Chaos of Forms is the third observation from Boston-based thrash metal act Revocation, and a damn impressive one to say the least. Taking the very best of old school thrash metal, neo-thrash, technical death metal, and melodeath, the band seamlessly mixes their influences to a sound that is unique and instantly recognizable. Before Chaos of Forms is over, you'll even here some funky basslines and organ sections! Old school thrash purists may not like the frequent modern implications on Chaos of Forms, but anyone who enjoys top-notch technical thrash metal with a melodic twist should find plenty to enjoy here. Revocation is a band with plenty of tricks up their sleeves, and this currently stands as one of 2011's most unique and impressive thrash metal releases. Fans of the genre shouldn't miss out!

The music here is a bit difficult to pin down, but I guess the best description is technical thrash/death metal. The melodic leads, progressive tendencies, or even the funky section in "Harlot" keep Chaos of Forms from ever coming across as derivative though, and Revocation always sports a sound that is distinctly their own. Even though the music does have an obvious old school thrash metal influence, the sleek and modern production keep Chaos of Forms from ever sounding like something that could be mistaken as an eighties' album. Revocation are also quite skillful musicians, and the band is a very well-oiled and technically outstanding machine - these guys honestly sound like absolute veterans of the genre! This is one of the most talented acts (from a technical perspective, at least) that I've heard in quite a while.

With Chaos of Forms, it seems that Revocation have found the perfect balance between technicality and melody, innovation and familiarity, and complexity and accessibility. This is a near-flawless thrash metal album that features powerful and and extremely heavy compositions from some of the finest musicians in the biz - what more could any fan possibly ask for? Revocation have really won me over with this album, and I'll be eagerly awaiting any future efforts from their direction. 4 stars are very well-deserved in this case.
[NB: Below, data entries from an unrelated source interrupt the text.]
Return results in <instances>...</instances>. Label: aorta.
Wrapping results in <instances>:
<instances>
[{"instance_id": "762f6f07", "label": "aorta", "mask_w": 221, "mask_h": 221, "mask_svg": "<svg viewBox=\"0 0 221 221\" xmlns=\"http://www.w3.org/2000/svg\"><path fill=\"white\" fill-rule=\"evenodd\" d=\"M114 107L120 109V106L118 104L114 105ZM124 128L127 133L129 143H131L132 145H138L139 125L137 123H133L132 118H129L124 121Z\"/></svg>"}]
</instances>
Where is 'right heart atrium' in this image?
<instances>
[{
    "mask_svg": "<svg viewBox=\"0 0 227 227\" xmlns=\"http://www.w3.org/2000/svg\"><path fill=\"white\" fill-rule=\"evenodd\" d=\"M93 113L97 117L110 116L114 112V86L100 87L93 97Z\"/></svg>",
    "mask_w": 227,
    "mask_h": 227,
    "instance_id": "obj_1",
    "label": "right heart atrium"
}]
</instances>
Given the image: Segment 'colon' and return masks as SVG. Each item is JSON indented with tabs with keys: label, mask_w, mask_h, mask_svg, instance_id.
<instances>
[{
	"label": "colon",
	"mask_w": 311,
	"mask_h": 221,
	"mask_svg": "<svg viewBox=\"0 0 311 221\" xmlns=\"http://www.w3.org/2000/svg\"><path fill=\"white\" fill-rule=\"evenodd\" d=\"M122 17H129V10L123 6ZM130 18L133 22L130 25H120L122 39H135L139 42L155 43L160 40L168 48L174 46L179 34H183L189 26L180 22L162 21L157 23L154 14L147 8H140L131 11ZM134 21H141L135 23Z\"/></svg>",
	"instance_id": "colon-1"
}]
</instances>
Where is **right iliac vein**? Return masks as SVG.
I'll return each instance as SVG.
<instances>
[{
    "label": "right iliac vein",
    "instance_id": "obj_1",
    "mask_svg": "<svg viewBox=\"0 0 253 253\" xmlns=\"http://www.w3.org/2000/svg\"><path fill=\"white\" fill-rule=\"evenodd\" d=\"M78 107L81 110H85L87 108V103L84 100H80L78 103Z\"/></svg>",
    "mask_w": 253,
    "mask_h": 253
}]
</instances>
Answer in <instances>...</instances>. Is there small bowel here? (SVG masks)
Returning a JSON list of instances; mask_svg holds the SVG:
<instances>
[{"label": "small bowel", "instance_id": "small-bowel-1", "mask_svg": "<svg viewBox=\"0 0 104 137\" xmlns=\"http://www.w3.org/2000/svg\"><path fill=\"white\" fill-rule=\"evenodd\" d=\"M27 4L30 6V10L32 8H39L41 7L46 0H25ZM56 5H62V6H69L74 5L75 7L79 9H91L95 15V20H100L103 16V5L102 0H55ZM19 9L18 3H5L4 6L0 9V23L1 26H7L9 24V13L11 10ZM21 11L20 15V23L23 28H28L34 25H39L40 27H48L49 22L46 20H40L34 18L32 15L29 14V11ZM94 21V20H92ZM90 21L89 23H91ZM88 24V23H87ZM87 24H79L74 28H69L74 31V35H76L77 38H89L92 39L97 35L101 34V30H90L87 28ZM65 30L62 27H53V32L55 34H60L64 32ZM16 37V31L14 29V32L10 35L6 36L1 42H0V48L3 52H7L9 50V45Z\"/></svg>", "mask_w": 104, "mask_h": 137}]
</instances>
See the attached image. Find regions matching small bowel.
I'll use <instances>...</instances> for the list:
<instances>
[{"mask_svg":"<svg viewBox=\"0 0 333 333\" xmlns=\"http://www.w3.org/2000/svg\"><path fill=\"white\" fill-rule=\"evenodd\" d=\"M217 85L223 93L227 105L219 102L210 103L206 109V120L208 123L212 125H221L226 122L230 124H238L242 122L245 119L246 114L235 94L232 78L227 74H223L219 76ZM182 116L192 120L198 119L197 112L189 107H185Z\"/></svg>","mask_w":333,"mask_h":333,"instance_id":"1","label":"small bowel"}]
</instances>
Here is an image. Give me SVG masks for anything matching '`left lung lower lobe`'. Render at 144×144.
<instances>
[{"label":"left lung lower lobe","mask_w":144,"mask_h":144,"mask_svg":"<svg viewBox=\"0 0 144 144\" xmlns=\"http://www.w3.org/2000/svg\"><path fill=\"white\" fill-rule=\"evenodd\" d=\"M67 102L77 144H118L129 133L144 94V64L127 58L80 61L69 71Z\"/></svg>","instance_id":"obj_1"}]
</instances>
This is one of the year's best modern thrash albums for sure!

Revocation: Chaos of Forms
Posted by Brian Block, SoT Staff Writer on 2011-09-11 18:55:17
My Score:

Revocation is an American thrash metal act that's been around since 2006. They play a sort of melodic thrash metal, which sounds really good and suits the band very well. The album is really an all around effort with three out of the four band members contributing on vocals. This thrash metal band displays a bunch of extras to go along with their standard thrash sound that include some funky slap bass lines, melodic guitar passages that aren't usually found on thrash metal releases, and even an organ section or two.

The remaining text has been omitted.